What you will do: Every record must appear in your copy exactly as written, with no pictures.

Records from a dataset:
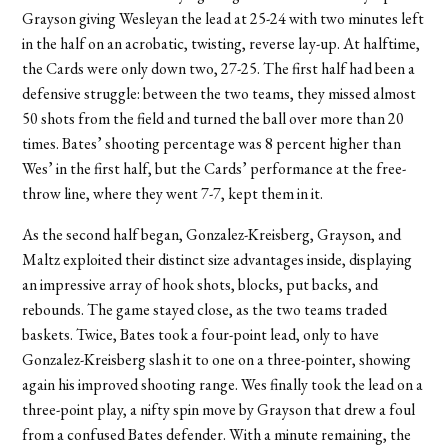
Grayson giving Wesleyan the lead at 25-24 with two minutes left
in the half on an acrobatic, twisting, reverse lay-up. At halftime,
the Cards were only down two, 27-25. The first half had been a
defensive struggle: between the two teams, they missed almost
50 shots from the field and turned the ball over more than 20
times. Bates’ shooting percentage was 8 percent higher than
Wes’ in the first half, but the Cards’ performance at the free-
throw line, where they went 7-7, kept them in it.
As the second half began, Gonzalez-Kreisberg, Grayson, and
Maltz exploited their distinct size advantages inside, displaying
an impressive array of hook shots, blocks, put backs, and
rebounds. The game stayed close, as the two teams traded
baskets. Twice, Bates took a four-point lead, only to have
Gonzalez-Kreisberg slash it to one on a three-pointer, showing
again his improved shooting range. Wes finally took the lead on a
three-point play, a nifty spin move by Grayson that drew a foul
from a confused Bates defender. With a minute remaining, the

Task answer:
Grayson giving Wesleyan the lead at 25-24 with two minutes left
in the half on an acrobatic, twisting, reverse lay-up. At halftime,
the Cards were only down two, 27-25. The first half had been a
defensive struggle: between the two teams, they missed almost
50 shots from the field and turned the ball over more than 20
times. Bates’ shooting percentage was 8 percent higher than
Wes’ in the first half, but the Cards’ performance at the free-
throw line, where they went 7-7, kept them in it.
As the second half began, Gonzalez-Kreisberg, Grayson, and
Maltz exploited their distinct size advantages inside, displaying
an impressive array of hook shots, blocks, put backs, and
rebounds. The game stayed close, as the two teams traded
baskets. Twice, Bates took a four-point lead, only to have
Gonzalez-Kreisberg slash it to one on a three-pointer, showing
again his improved shooting range. Wes finally took the lead on a
three-point play, a nifty spin move by Grayson that drew a foul
from a confused Bates defender. With a minute remaining, the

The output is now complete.